A IDC Brasil, uma das principais empresas de pesquisa de mercado do território nacional, revelou nesta quinta-feira (25) que o setor de wearables — dispositivos vestíveis em geral — teve vendas surpreendentes em 2020, ano marcado pela pandemia de COVID-19. O estudo aponta que a preocupação com a saúde e o investimento em novos produtos para o home office contribuíram para o resultado positivo.

No total, o setor movimentou R$ 2.242.716,242. A categoria que mais vendeu, claro, foi a de relógios inteligentes e pulseiras fitness, com 1.394.857 unidades, o que representou um aumento de 81% em relação à 2019, mas o setor de fones de ouvido sem fio e integrados a outros dispositivos teve a maior alta, 284% — alcançando 569.781 de produtos vendidos.

Segundo o levantamento, o bom desempenho de vendas começou no primeiro trimestre, quando o setor registrou um aumento de até 312% quando comparado com o mesmo período de 2019. Já entre abril, maio e junho, com o fechamento do comércio e as medidas de isolamento social, as vendas diminuíram, mas continuaram em alta de até 308% ano a ano. Nos 3º trimestre, no entanto, as fabricantes reportaram índices históricos de vendas, levando os bons números para o 4º tri, disse o analista de pesquisa da IDC, Renato Murari de Meireles.

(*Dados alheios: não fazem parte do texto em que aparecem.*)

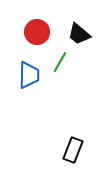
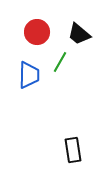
black rectangle: rotated 30 degrees counterclockwise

O analista aponta que vários fatores contribuíram para o crescimento agressivo do mercado de dispositivos vestíveis: a preocupação com a saúde, que estimulou os consumidores a comprarem pulseiras e relógios inteligentes que monitoram diversos tipos de atividades físicas e a saúde; e a mudança de hábito nos âmbitos profissional e pessoal, a qual migrou para as telinhas do computador e do celular.

(Imagem: Divulgação/Huawei)
(Imagem: Divulgação/Huawei)

A maior alta de vendas na categoria de relógios e pulseiras fitness ocorreu no primeiro trimestre de 2020, quando foram vendidos 319.074 unidades (+266%), enquanto o setor de fones registrou o maior número de vendas entre julho, agosto e setembro, com 1.431 dispositivos vendidos (+326%).

Foram destacados, ainda, o fechamento das fronteiras, a iniciativa de bundles — como o da Samsung, que oferece os fones de ouvido Galaxy Buds Pro na compra de um Galaxy S21 Ultra —, e a oferta de produtos no varejo como outres fatores impulsionadores de vendas, já que fomentou o mercado interno. De fato, no último ano pôde-se observar muitas empresas apostando no segmento de vestíveis, casos de Realme, Xiaomi, Apple, Samsung, entre outras.

"De modo geral, tudo conspirou a favor do mercado do mercado de wearables em 2020", diz Meireles. "Não faltou produto no varejo e ainda houve uma erosão nos preços, com produtos mais acessíveis", continua. No final de 2020, o tíquete médio de fitbands e smartphones passou de R$ 1.507 no 3º tri para R$ 1.199, em média, enquanto o de fones de ouvido saiu de R$ 814 para R$ 710.

Expectativas promissoras para 2021

Para este ano, a IDC Brasil prevê um crescimento forte, principalmente no setor de fones de ouvido graças à maior adoção do trabalho remoto. No entanto, a categoria de pulseiras fitness e relógios inteligentes também deve continuar crescendo entre os jovens e pessoas mais velhas devido aos recursos de monitoramento de saúde e atividades físicas.

A projeção para 2021 é de vendas de mais de dois milhões de unidades de pulseiras e relógios inteligentes, e de quase um milhão de fones de ouvido sem fio e com integração a outros dispositivos. "São categorias novas, com muito espaço para crescer e que vêm sendo bastante demandadas por um público adepto a estas tecnologias e consequentemente muito ofertado pela indústria, com recursos e conceitos cada vez mais aprimorados", justificou o analista.